Chancellor George Osborne intervened at the highest levels of the US government to prevent prosecutions of HSBC executives. The US Department of Justice believed the bank had enabled the activities of Russian gangsters, organisations linked to Al-Qaeda and Mexican drug cartels. It decided in 2012 not to prosecute after Osborne’s intervention.

Growth

Shaxson contrasts the period from the Second World War until the 1970s with the period since then. The era of higher taxes and progressive economic policies saw increased growth and reduced inequality. This was not because of the EEC, predecessor of the EU, but because governments controlled capital flows. The shift to fast-falling taxes has been accompanied by long-term decline in growth and rising inequality.

And he describes the current situation in these terms, “the big multinationals, global banks, wealthy individuals and owners of flighty capital…can easily shift profits or themselves across borders” to where it suits them, “and threaten to go elsewhere if they don’t get state handouts.”

It’s not just the City of London involved. Shaxson shows that the European project is not a bulwark against monopoly capital. It is suffused with a competitiveness agenda and is underpinned by the same intellectual fallacies.

‘Set aside the EU dogma of the free movement of capital that would block sensible measures…’

On Jean-Claude Juncker’s watch from 1989 to 2013 as finance minister and then prime minister of Luxembourg, that country aided and abetted the world’s biggest multinationals to avoid tax. This was finally exposed in the Luxleaks scandal of 2014. Two whistle-blowers leaked documents showing how Luxembourg had rubber-stamped these schemes, some of them criminal. The only people prosecuted were the two whistle-blowers. Juncker denied all knowledge, but leaked diplomatic cables show that he fought successfully in Brussels to prevent proper crackdowns.

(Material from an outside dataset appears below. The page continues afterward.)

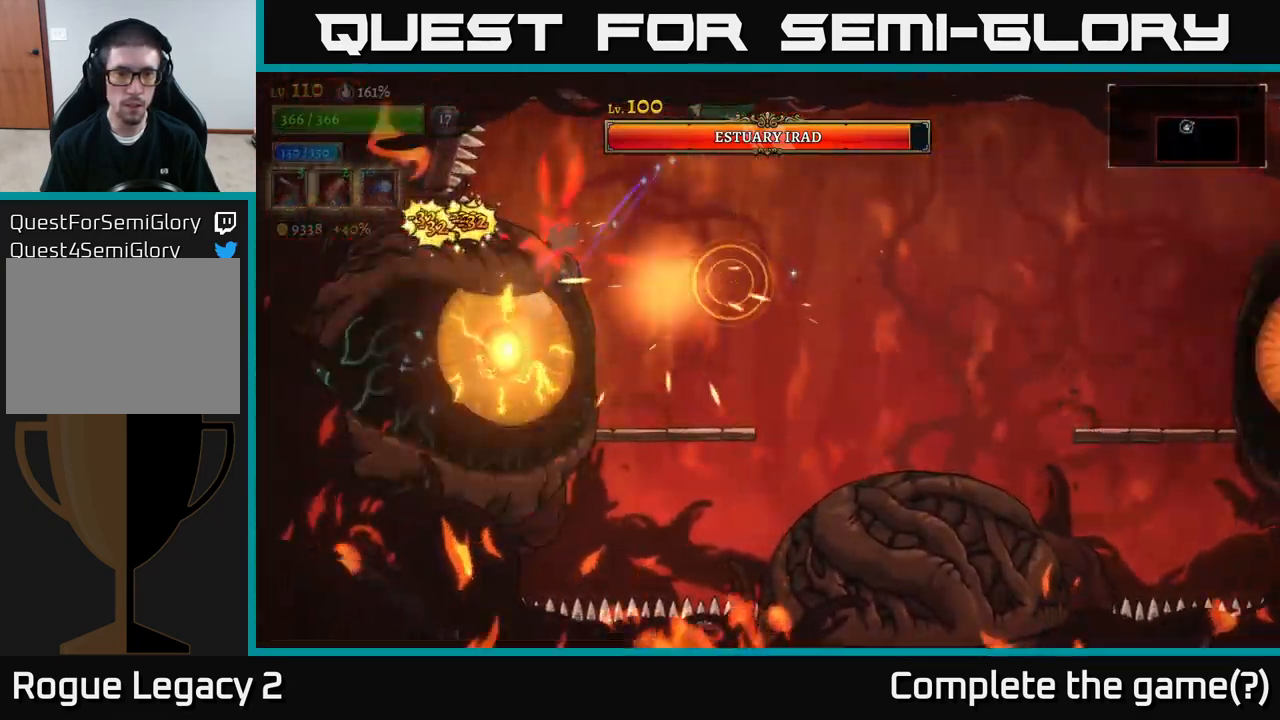
{"buttons": ["L1"], "left_stick": "right", "right_stick": "center", "events": [[33, "left_stick", "center"], [133, "left_stick", "left"], [350, "L1", "down"], [467, "left_stick", "right"]]}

Shaxson suggests that the answer is to restore national control, “Monopolies need to be tackled using varied and comprehensive economy-wide strategies: empowering labour unions, reforming banking rules,…cracking down on tax havens that prioritise banks and large multinationals over small businesses, and plenty more.”

We should cut the role of finance, unilaterally. Impose smart capital controls, remove tax breaks and incentives for looting, and encourage genuine productive job-creating investment. Set aside the EU dogma of the free movement of capital that would block these sensible measures.

Singapore-on-Thames

In doing so we would reject the fantasy of Singapore-on-Thames, a “competitive” island abasing itself in pursuit of the wealth of the world’s oligarchs, criminals and tax-escaping multinationals. We must instead pursue the interests of our own people.

Shaxson concludes with a challenge, “So we are at a crossroads: a particularly crucial moment for setting Britain’s future direction. The changes that are now needed are revolutionary ones. But we are already in revolutionary times, whether we like it or not…

“The old political divisions between left and right are dead. In today’s Britain, one of the greatest political divisions is between those who support financialisation and the finance curse, and those who want to return finance to its proper place, serving society. Which side are you on?”